### Material supplied
>>>>>

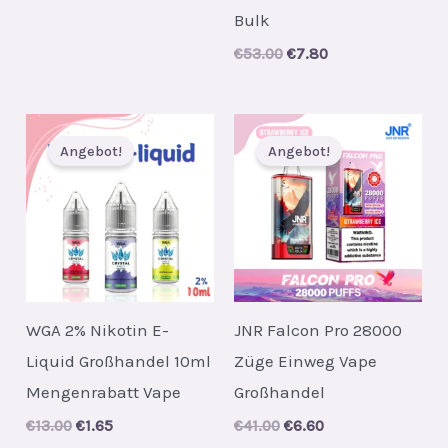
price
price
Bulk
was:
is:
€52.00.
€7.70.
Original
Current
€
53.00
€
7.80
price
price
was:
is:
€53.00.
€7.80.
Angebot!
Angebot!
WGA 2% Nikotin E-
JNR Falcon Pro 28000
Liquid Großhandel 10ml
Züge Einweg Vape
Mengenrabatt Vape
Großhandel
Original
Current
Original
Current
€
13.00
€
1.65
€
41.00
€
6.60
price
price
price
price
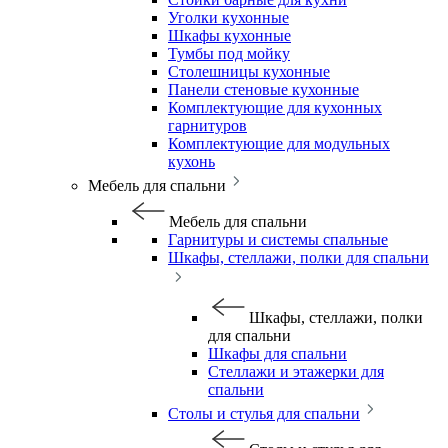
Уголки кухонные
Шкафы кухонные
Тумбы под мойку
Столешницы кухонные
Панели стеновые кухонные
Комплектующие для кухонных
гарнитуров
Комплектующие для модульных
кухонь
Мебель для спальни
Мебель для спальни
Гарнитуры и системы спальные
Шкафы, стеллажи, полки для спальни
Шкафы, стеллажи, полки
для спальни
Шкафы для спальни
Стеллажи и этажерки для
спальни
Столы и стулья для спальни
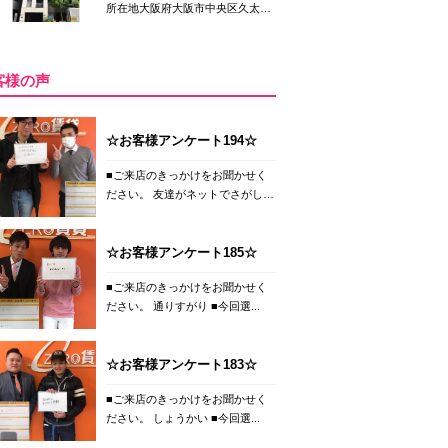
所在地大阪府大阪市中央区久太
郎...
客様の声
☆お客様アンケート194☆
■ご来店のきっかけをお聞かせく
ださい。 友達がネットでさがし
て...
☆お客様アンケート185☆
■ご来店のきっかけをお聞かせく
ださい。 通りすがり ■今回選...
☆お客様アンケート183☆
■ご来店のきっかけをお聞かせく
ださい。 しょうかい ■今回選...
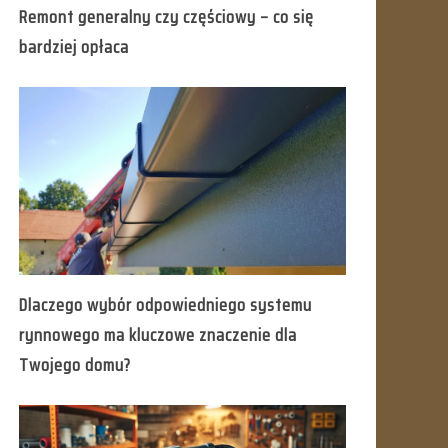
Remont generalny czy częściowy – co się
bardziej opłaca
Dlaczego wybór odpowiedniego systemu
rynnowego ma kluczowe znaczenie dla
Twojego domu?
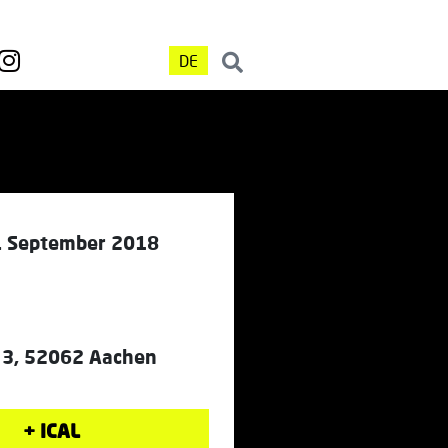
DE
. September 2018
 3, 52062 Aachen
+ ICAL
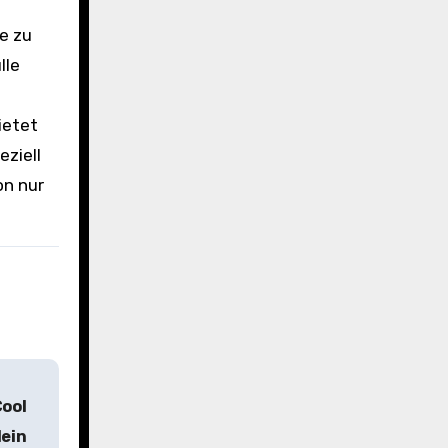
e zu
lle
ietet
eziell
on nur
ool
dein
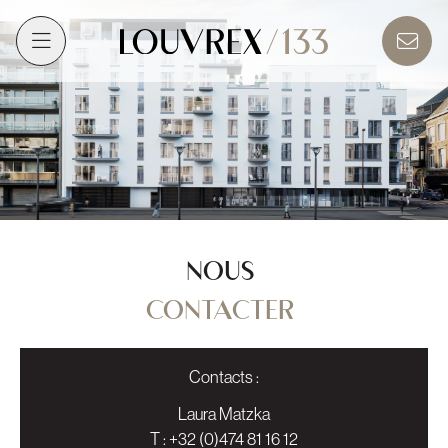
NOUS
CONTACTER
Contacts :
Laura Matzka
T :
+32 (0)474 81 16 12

<<<<<

### What you will do
Arrange the text lines from every row above as a JSON list of strings, with one string per line. Skip blank lines and leave out the pictures.

### Result for this task
[
  "price",
  "price",
  "Bulk",
  "was:",
  "is:",
  "€52.00.",
  "€7.70.",
  "Original",
  "Current",
  "€",
  "53.00",
  "€",
  "7.80",
  "price",
  "price",
  "was:",
  "is:",
  "€53.00.",
  "€7.80.",
  "Angebot!",
  "Angebot!",
  "WGA 2% Nikotin E-",
  "JNR Falcon Pro 28000",
  "Liquid Großhandel 10ml",
  "Züge Einweg Vape",
  "Mengenrabatt Vape",
  "Großhandel",
  "Original",
  "Current",
  "Original",
  "Current",
  "€",
  "13.00",
  "€",
  "1.65",
  "€",
  "41.00",
  "€",
  "6.60",
  "price",
  "price",
  "price",
  "price",
  "Уголки кухонные",
  "Шкафы кухонные",
  "Тумбы под мойку",
  "Столешницы кухонные",
  "Панели стеновые кухонные",
  "Комплектующие для кухонных",
  "гарнитуров",
  "Комплектующие для модульных",
  "кухонь",
  "Мебель для спальни",
  "Мебель для спальни",
  "Гарнитуры и системы спальные",
  "Шкафы, стеллажи, полки для спальни",
  "Шкафы, стеллажи, полки",
  "для спальни",
  "Шкафы для спальни",
  "Стеллажи и этажерки для",
  "спальни",
  "Столы и стулья для спальни",
  "所在地大阪府大阪市中央区久太",
  "郎...",
  "客様の声",
  "☆お客様アンケート194☆",
  "■ご来店のきっかけをお聞かせく",
  "ださい。 友達がネットでさがし",
  "て...",
  "☆お客様アンケート185☆",
  "■ご来店のきっかけをお聞かせく",
  "ださい。 通りすがり ■今回選...",
  "☆お客様アンケート183☆",
  "■ご来店のきっかけをお聞かせく",
  "ださい。 しょうかい ■今回選...",
  "Remont generalny czy częściowy – co się",
  "bardziej opłaca",
  "Dlaczego wybór odpowiedniego systemu",
  "rynnowego ma kluczowe znaczenie dla",
  "Twojego domu?",
  "DE",
  ". September 2018",
  " 3, 52062 Aachen",
  "+ ICAL",
  "e zu",
  "lle",
  "ietet",
  "eziell",
  "on nur",
  "ool",
  "dein",
  "NOUS",
  "CONTACTER",
  "Contacts :",
  "Laura Matzka",
  "T :",
  "+32 (0)474 81 16 12"
]